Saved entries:
++++++

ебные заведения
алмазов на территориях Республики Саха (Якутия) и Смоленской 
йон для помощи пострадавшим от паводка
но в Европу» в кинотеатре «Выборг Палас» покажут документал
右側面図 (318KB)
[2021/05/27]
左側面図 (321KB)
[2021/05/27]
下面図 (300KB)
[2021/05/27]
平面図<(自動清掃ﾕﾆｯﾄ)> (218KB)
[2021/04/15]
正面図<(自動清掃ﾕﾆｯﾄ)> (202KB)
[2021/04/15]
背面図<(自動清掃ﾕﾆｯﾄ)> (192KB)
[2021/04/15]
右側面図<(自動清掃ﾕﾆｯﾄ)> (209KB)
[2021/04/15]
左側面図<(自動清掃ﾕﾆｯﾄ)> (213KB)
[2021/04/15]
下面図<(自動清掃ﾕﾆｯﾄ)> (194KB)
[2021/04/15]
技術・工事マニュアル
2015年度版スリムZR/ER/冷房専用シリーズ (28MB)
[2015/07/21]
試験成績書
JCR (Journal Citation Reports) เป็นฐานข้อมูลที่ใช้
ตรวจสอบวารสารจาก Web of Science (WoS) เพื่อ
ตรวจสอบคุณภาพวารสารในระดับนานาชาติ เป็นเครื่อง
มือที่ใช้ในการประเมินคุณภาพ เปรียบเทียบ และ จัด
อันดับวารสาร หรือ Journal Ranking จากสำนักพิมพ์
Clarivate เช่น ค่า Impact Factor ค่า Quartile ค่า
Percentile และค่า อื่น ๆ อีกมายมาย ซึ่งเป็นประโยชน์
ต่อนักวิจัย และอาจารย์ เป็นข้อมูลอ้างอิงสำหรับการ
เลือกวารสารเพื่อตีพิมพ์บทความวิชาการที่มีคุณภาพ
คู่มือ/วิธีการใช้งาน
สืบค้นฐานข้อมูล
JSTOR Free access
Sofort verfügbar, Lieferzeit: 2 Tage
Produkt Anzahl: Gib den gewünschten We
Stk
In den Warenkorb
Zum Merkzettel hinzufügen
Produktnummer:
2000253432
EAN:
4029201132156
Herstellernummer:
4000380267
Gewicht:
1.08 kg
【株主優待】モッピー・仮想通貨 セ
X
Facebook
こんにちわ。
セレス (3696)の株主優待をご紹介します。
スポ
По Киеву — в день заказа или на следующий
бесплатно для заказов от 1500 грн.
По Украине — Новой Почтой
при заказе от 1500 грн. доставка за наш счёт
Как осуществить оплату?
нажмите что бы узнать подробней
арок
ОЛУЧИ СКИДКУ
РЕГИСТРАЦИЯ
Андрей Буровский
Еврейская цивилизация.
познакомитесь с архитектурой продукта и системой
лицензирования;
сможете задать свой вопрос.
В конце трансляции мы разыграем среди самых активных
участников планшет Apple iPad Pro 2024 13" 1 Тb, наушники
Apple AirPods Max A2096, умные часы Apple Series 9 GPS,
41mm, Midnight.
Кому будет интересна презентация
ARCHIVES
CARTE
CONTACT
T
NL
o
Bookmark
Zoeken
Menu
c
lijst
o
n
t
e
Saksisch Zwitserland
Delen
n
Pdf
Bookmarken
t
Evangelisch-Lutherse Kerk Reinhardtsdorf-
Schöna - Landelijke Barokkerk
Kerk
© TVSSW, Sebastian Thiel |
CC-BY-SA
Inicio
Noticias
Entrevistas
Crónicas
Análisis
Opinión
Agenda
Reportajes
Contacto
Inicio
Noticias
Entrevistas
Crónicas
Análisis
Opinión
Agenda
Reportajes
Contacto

++++++

- What you will do
Could you copy, word for word, the lines of the entries above from the very first line through the line containing "Percentile และค่า อื่น", with both of those lines included?

- Solved exercise
ебные заведения
алмазов на территориях Республики Саха (Якутия) и Смоленской 
йон для помощи пострадавшим от паводка
но в Европу» в кинотеатре «Выборг Палас» покажут документал
右側面図 (318KB)
[2021/05/27]
左側面図 (321KB)
[2021/05/27]
下面図 (300KB)
[2021/05/27]
平面図<(自動清掃ﾕﾆｯﾄ)> (218KB)
[2021/04/15]
正面図<(自動清掃ﾕﾆｯﾄ)> (202KB)
[2021/04/15]
背面図<(自動清掃ﾕﾆｯﾄ)> (192KB)
[2021/04/15]
右側面図<(自動清掃ﾕﾆｯﾄ)> (209KB)
[2021/04/15]
左側面図<(自動清掃ﾕﾆｯﾄ)> (213KB)
[2021/04/15]
下面図<(自動清掃ﾕﾆｯﾄ)> (194KB)
[2021/04/15]
技術・工事マニュアル
2015年度版スリムZR/ER/冷房専用シリーズ (28MB)
[2015/07/21]
試験成績書
JCR (Journal Citation Reports) เป็นฐานข้อมูลที่ใช้
ตรวจสอบวารสารจาก Web of Science (WoS) เพื่อ
ตรวจสอบคุณภาพวารสารในระดับนานาชาติ เป็นเครื่อง
มือที่ใช้ในการประเมินคุณภาพ เปรียบเทียบ และ จัด
อันดับวารสาร หรือ Journal Ranking จากสำนักพิมพ์
Clarivate เช่น ค่า Impact Factor ค่า Quartile ค่า
Percentile และค่า อื่น ๆ อีกมายมาย ซึ่งเป็นประโยชน์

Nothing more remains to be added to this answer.